# Would these hutches appeal??



## reddyrufus (Jul 10, 2009)

Just wondered what you all thought of them? I'm wondering wether to have them put on my website or not? Would they appeal to many do you think? Pets at home have them in but are quite pricey.

Any feedback welcome

Novelty Hutches
sharples n grant homes, hutches 'n' cages


----------



## Marcia (Mar 10, 2009)

I think they would appeal to younger people who have rabbits/guinea pigs 
They look great


----------



## terriermaid (Nov 5, 2007)

ohhh there really doody:001_tt2:


----------



## animallover111 (Apr 25, 2009)

I love the pink castle,im not sure on the correct sizes for cages for rabbits etc but if they are big enough i think they are fab....


----------



## Jazzy (Apr 15, 2009)

Sorry I don't like them at all.


----------



## reddyrufus (Jul 10, 2009)
--------------------------------------------------
**WHAT YOU HAVE TO DO:**
Copy everything from "## animallover111 (Apr" down to "(Apr 15, 2009)" in the forum thread about novelty hutches, renaming "pink castle" as "blue castle". The records have no connection to the forum thread about novelty hutches.
--------------------------------------------------
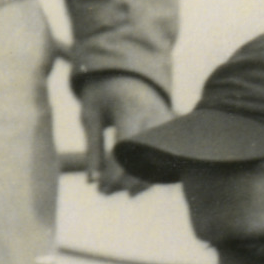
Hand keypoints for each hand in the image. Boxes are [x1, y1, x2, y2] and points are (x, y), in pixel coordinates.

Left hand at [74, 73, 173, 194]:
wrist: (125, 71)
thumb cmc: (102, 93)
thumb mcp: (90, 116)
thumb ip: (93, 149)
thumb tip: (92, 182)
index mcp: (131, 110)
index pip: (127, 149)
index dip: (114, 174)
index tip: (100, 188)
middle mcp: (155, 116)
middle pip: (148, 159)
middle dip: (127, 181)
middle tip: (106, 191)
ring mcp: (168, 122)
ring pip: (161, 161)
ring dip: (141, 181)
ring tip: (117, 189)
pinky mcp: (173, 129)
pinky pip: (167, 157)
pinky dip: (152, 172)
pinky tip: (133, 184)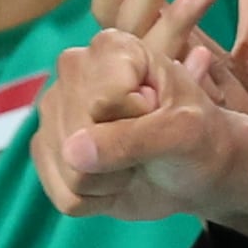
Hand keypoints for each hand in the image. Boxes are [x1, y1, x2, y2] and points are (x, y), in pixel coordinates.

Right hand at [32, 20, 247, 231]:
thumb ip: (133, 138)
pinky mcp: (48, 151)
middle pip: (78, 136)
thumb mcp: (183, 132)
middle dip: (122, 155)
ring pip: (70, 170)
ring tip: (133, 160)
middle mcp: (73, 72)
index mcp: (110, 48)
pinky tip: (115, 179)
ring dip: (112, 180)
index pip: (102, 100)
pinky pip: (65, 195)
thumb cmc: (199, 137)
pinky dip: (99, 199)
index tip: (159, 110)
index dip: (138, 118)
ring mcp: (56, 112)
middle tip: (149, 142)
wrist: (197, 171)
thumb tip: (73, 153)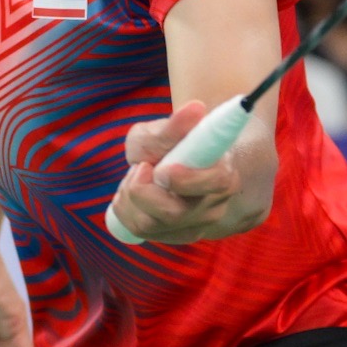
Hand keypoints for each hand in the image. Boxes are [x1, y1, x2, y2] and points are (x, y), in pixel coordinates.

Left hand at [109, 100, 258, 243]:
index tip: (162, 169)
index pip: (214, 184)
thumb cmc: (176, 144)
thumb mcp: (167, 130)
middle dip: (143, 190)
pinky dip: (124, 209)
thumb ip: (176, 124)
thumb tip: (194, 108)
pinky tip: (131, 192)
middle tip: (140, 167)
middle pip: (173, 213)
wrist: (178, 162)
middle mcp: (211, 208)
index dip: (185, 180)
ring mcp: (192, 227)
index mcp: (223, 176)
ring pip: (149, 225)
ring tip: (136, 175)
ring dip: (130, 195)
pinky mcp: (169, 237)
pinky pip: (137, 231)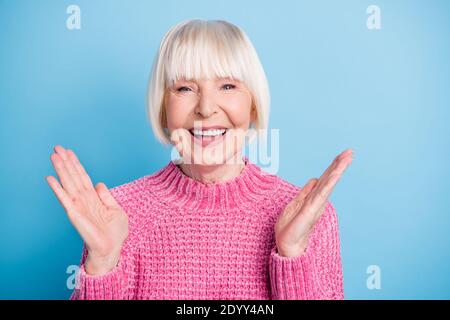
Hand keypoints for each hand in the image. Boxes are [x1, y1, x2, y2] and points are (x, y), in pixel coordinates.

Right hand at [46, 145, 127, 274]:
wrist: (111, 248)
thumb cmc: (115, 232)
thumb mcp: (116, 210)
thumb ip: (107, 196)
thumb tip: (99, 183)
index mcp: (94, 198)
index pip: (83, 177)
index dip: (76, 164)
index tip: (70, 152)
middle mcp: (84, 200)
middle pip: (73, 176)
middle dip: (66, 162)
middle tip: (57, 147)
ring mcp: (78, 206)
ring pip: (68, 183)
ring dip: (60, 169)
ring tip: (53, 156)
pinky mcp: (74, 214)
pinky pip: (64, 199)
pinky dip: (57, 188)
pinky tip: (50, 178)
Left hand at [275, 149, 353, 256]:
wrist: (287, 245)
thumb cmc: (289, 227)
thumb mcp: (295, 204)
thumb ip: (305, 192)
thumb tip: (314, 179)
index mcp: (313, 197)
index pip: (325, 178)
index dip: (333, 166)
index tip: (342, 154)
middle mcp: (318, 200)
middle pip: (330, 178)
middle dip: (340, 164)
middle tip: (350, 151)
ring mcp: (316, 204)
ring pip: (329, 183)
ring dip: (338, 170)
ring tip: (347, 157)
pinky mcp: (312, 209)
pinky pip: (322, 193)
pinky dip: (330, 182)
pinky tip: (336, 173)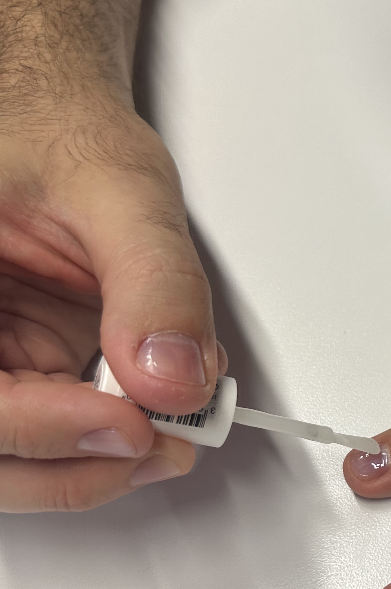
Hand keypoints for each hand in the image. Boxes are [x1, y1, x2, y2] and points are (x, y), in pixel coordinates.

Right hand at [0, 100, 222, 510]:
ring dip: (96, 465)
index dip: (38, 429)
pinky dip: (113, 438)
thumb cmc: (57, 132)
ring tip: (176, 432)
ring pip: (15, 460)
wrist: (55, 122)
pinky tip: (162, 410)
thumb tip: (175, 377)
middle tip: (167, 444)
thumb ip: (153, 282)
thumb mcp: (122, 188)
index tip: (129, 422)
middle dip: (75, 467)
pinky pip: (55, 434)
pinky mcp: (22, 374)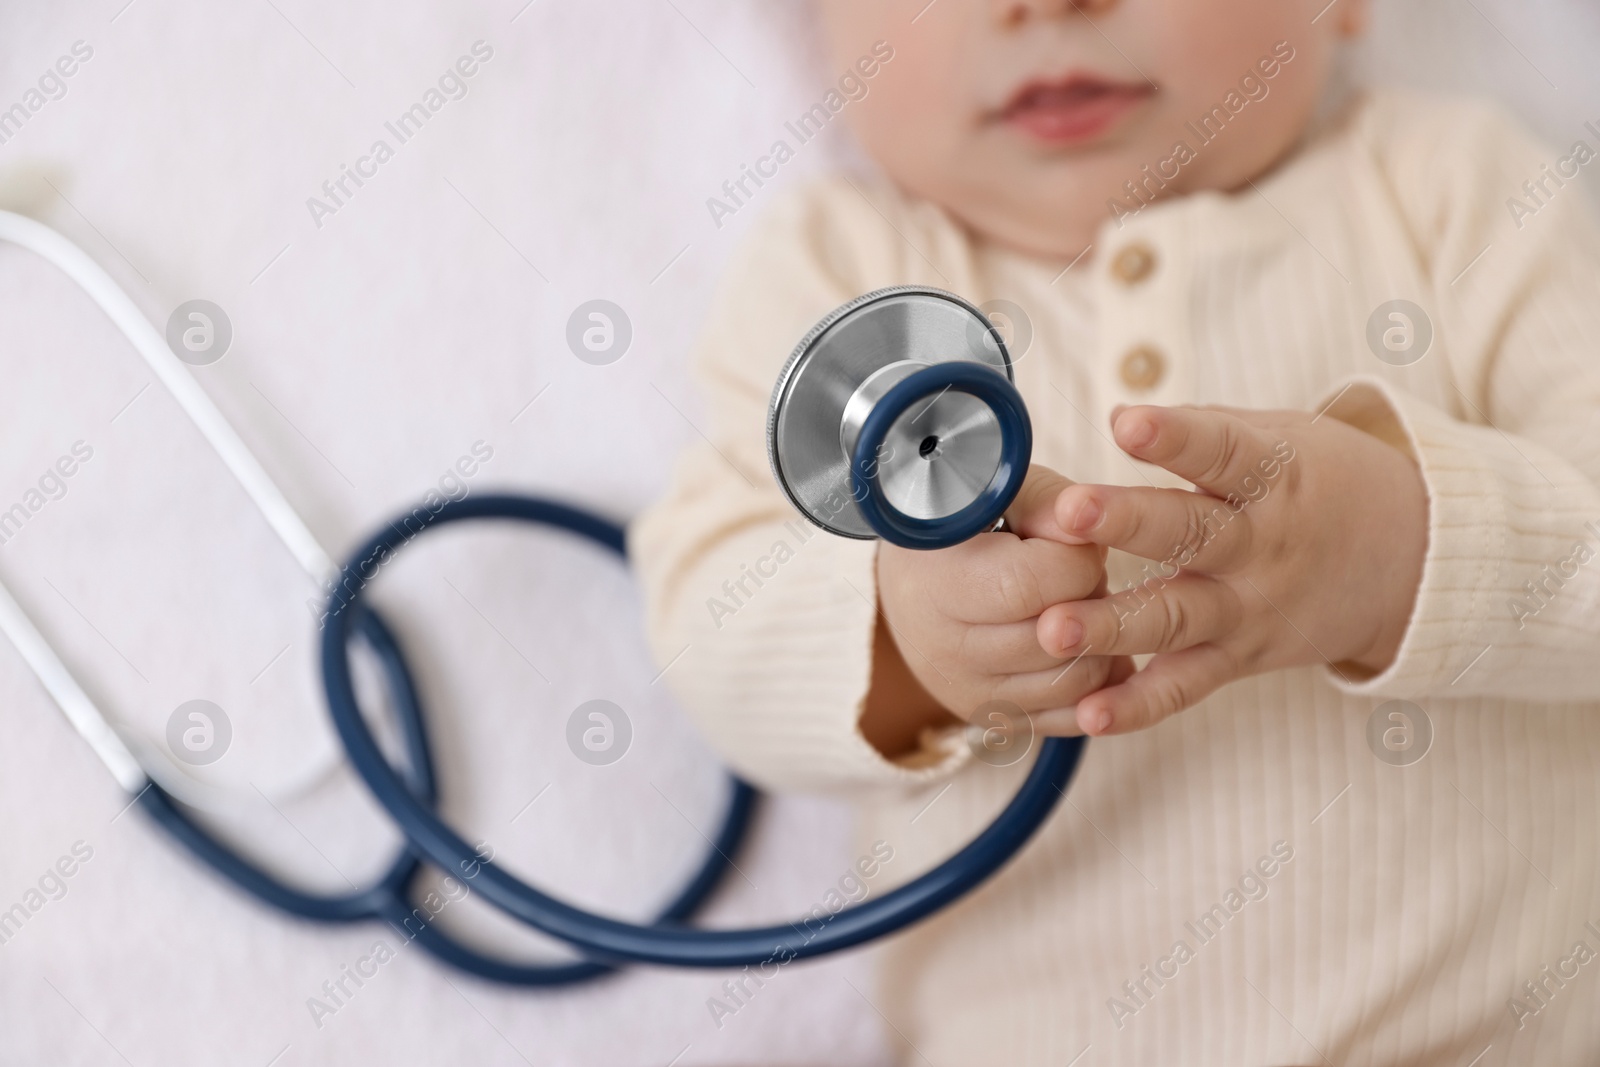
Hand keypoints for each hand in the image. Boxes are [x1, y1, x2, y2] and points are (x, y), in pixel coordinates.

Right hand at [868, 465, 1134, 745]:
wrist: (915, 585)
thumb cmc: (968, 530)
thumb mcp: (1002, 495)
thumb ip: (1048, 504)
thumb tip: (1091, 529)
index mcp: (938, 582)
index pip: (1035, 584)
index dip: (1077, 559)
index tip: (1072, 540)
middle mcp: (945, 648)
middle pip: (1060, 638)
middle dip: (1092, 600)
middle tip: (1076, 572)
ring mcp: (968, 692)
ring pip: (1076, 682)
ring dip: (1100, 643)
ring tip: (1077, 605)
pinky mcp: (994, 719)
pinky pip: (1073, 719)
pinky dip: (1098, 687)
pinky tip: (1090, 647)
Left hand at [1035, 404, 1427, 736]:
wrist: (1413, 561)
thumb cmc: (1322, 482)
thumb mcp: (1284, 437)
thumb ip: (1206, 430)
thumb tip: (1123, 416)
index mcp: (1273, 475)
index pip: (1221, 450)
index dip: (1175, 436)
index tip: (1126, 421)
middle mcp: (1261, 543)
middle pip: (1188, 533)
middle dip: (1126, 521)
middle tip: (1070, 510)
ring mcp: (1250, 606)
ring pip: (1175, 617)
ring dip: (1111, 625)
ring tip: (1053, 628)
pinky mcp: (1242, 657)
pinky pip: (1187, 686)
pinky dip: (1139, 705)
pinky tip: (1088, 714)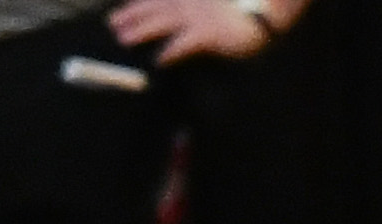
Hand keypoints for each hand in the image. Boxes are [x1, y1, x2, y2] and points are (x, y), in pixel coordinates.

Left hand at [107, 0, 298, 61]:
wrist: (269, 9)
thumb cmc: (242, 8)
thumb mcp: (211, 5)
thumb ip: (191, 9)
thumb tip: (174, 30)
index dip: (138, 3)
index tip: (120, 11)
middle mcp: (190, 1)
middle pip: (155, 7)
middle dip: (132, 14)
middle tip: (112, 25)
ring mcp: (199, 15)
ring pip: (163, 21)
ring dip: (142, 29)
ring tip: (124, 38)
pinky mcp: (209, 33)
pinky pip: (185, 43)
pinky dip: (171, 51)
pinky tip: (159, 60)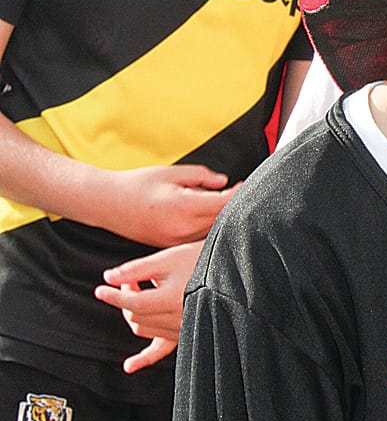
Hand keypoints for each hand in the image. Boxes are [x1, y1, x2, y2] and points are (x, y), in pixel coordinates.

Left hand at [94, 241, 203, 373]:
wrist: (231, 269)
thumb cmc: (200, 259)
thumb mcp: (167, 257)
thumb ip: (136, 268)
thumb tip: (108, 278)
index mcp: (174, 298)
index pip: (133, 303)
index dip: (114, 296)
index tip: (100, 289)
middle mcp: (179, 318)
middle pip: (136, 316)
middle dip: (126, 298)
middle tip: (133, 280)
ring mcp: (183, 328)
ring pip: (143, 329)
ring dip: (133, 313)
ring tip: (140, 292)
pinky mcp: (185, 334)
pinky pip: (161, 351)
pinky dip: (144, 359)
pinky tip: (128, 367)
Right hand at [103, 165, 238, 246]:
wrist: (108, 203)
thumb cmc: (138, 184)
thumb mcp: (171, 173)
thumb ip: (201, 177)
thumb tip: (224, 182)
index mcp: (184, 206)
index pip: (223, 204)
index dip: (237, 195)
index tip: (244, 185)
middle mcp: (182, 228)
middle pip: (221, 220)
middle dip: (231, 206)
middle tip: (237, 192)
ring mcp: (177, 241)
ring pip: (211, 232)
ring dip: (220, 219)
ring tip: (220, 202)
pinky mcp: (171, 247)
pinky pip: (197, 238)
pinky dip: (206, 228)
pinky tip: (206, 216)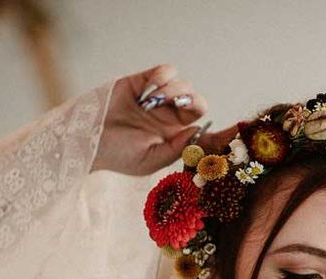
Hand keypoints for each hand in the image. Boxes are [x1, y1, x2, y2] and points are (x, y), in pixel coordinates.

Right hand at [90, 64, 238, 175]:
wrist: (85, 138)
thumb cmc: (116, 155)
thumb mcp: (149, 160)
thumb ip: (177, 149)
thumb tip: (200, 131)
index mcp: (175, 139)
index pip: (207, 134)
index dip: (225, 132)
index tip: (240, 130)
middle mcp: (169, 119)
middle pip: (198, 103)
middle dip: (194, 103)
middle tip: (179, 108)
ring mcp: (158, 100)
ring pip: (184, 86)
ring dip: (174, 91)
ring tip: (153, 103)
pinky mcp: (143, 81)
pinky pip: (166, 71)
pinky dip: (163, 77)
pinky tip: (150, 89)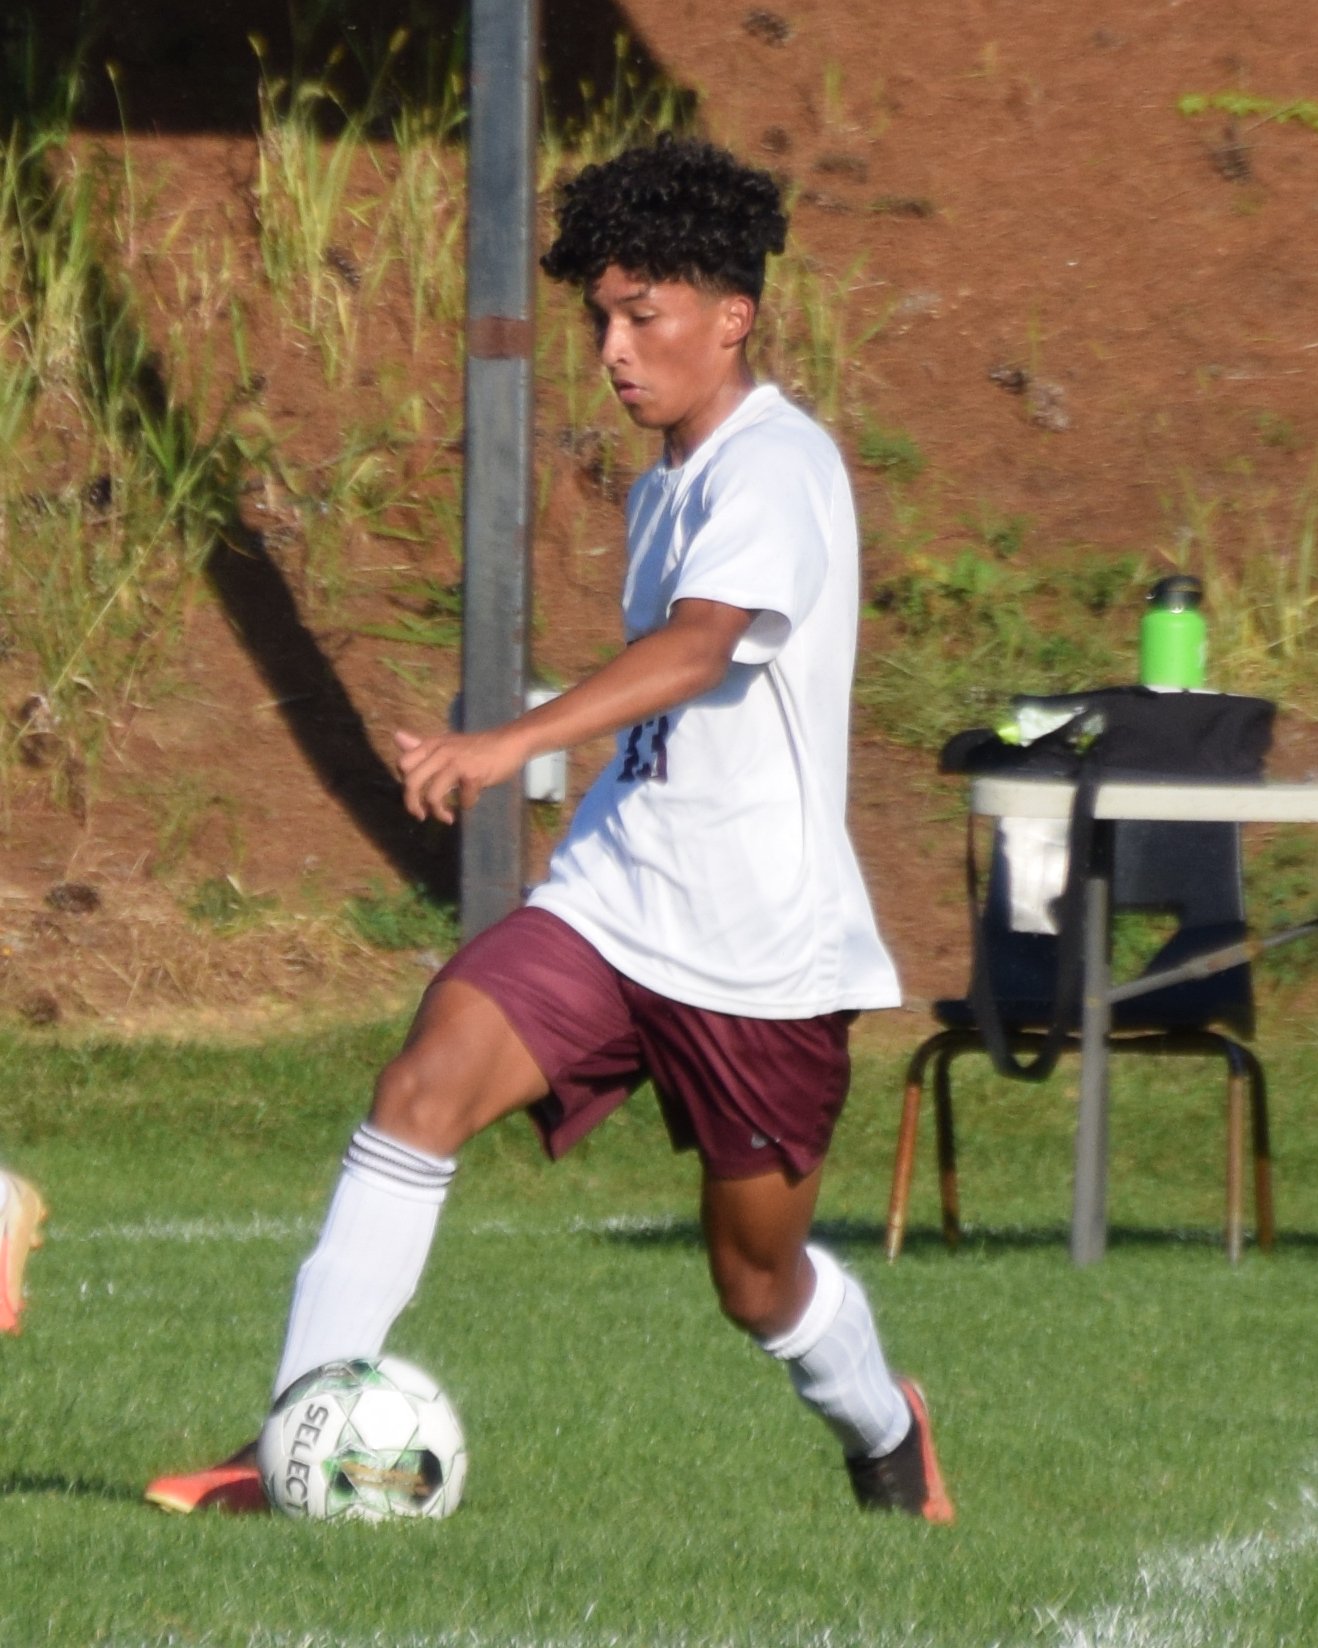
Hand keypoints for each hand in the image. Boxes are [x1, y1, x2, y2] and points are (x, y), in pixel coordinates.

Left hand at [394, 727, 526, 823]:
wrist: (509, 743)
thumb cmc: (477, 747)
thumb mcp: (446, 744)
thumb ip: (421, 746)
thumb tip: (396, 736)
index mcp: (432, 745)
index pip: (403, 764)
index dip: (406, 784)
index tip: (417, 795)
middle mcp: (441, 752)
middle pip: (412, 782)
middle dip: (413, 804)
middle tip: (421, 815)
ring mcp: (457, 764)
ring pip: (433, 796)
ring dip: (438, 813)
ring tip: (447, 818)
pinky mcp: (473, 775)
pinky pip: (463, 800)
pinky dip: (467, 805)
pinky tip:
--------------------------------------------------
**WRITTEN RESPONSE:**
## animallover111 (Apr 25, 2009)

I love the blue castle,im not sure on the correct sizes for cages for rabbits etc but if they are big enough i think they are fab....


----------



## Jazzy (Apr 15, 2009)